The architect also admits that a vast majority of urban planning documents is extremely outdated and does not meet the requirements of the current legislation. Like no one else, he is aware of the consequences of such a situation.

According to Kryvtsov, today settlements of the Sumy region, without considering the cities of regional importance, are provided only with 49.6% of urban planning documentation. And 70% of this documentation was developed before 1992. Such a situation badly affects not only the development of the region, but also its investment attractiveness.

“Recently, we had an unpleasant experience, when a serious investor would like to build a bioethanol plant in one of our villages. But when he learned that the general plan was outdated and it was unknown for how long he would have to wait for the development of the new one, he changed his mind,” Oleh Kryvtsov explained.

However, there are also some positive examples. In particular, a new general plan allowed the Sumy city to raise over 16.8 million euros in the construction and equipping of the baby food packaging factory “Hualapak Ukraine”, which started operating last year.

Olena Shulyak said that the lack of general plans was a brake not only for foreign investors, but for our own domestic investors as well. “Some enterprise would like to expand its capacity through the reconstruction or new construction, but it will be refused without a general plan.

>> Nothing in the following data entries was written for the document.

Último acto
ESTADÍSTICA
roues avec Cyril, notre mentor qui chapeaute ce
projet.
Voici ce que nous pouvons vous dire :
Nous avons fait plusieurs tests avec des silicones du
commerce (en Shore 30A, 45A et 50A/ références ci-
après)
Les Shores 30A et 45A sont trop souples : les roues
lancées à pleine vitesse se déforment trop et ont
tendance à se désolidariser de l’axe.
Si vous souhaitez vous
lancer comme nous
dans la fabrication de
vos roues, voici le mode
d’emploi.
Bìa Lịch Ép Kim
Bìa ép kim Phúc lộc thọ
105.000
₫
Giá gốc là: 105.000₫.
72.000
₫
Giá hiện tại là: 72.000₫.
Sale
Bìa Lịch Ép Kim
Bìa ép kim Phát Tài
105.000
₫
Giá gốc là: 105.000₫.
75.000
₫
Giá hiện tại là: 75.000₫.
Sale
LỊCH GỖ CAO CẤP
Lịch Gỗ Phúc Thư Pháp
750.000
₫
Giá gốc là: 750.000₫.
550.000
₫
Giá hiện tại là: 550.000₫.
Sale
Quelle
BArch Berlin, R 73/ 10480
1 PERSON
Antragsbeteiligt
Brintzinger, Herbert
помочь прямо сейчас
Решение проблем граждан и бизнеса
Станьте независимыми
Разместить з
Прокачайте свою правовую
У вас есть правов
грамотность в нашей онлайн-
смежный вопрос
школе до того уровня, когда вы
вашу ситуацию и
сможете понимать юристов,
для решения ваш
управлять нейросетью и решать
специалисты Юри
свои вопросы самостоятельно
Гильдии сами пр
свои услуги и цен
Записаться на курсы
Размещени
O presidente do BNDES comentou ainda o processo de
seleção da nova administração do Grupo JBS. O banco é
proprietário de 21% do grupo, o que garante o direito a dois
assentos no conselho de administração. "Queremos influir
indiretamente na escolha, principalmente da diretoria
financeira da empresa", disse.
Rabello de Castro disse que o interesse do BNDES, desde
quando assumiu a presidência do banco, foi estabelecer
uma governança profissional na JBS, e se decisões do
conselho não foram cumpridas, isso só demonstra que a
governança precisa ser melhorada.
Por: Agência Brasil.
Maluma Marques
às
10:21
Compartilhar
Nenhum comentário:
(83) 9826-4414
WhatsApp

That is why both foreign investors and domestic businesses are ready to deal with the cities and villages that have updated urban planning documents,” the expert says.

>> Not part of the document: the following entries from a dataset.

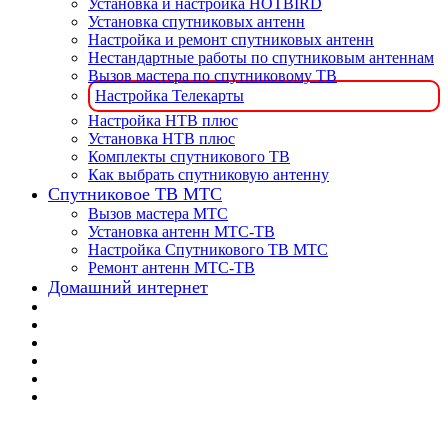
Установка и настройка HOTBIRD
Установка спутниковых антенн
Настройка и ремонт спутниковых антенн
Нестандартные работы по спутниковым антеннам
Вызов мастера по спутниковому ТВ
Настройка Телекарты
Настройка НТВ плюс
Установка НТВ плюс
Комплекты спутникового ТВ
Как выбрать спутниковую антенну
Спутниковое ТВ МТС
Вызов мастера МТС
Установка антенн МТС-ТВ
Настройка Спутникового ТВ МТС
Ремонт антенн МТС-ТВ
Домашний интернет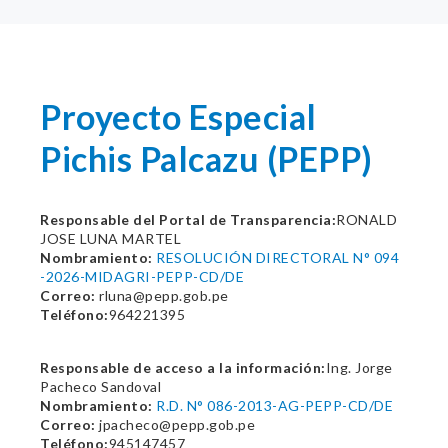
Proyecto Especial
Pichis Palcazu (PEPP)
Responsable del Portal de Transparencia:
RONALD
JOSE LUNA MARTEL
Nombramiento:
RESOLUCIÓN DIRECTORAL N° 094
-2026-MIDAGRI-PEPP-CD/DE
Correo:
rluna@pepp.gob.pe
Teléfono:
964221395
Responsable de acceso a la información:
Ing. Jorge
Pacheco Sandoval
Nombramiento:
R.D. N° 086-2013-AG-PEPP-CD/DE
Correo:
jpacheco@pepp.gob.pe
Teléfono:
945147457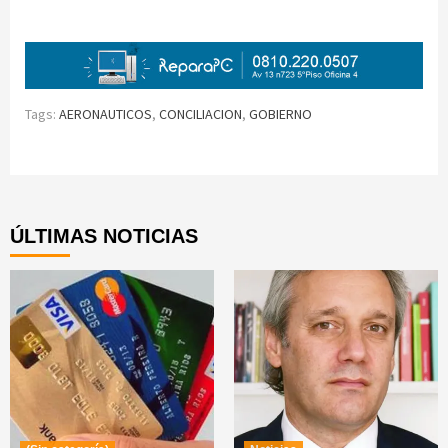
Tags:
AERONAUTICOS
,
CONCILIACION
,
GOBIERNO
Continue
Reading
ÚLTIMAS NOTICIAS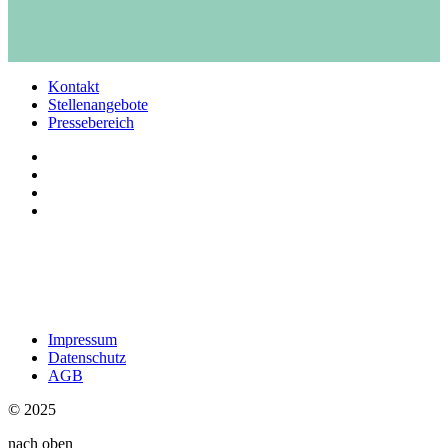
Kontakt
Stellenangebote
Pressebereich
Impressum
Datenschutz
AGB
© 2025
nach oben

The availability and accessibility of urban planning documentation greatly simplifies and reduces the time to register land documents, obtain technical specifications and output data for the design, construction and commissioning of facilities. But if a general plan is outdated, then investments can be compared to a blind bargain, because the outdated general plan may not correspond to the actual situation, and the construction project implementation may face with the problems that investors have no idea about.

For example, outdated general plans do not include the utility networks installed after their development. This leads to the fact that land plots are allocated for residential development in protected zones of utility lines or sometimes even directly on them.

“Near Sumy, ATO participants were provided with land plots in the protected zone of the main high-pressure gas pipeline. This circumstance was known after the decision was made. Now this is the pressing problem. If the Sumy region had a modern territory planning scheme, this could have been avoided,” Kryvtsov provided a vivid example.

The money makes the rules

Experts say that a lack of funding for local programs on the urban planning documentation development as well as programs on the creation and maintenance of an urban planning cadastre is a main problem of updating the documentation.

Oleh Kryvtsov believes that territorial schemes and general plans should be developed solely at the expense of local communities.

“Yes, there are the cases when the business pays for the development of general plans. But it often happens the way as in the saying – he who makes the money makes the rules, which in reality can turn into a dictate of business interests and ignoring the needs of communities. Therefore, it is very important that local self-government authorities take the initiative and provide funding,” Kryvtsov says.

Olena Shulyak also believes that local authorities can and should take on the responsibility for the development of updated urban planning documentation. The question is in the proactivity of these authorities themselves and the community that elected them.

Olena Shulyak said that the experts have collected all information on the pMAP platform as it is presented in web resources in the regions for now. But they hope that in the future, the regions will be involved in this initiative and change the situation for the better together. For this purpose, common standards on graphical and text content of this documentation are being developed now. In addition, they began to create profiles for the regions to allow local specialists publishing their information there in a single format independently. The Sumy region became a pilot region, and we hope to make sure in the near future that everything is possible if desired.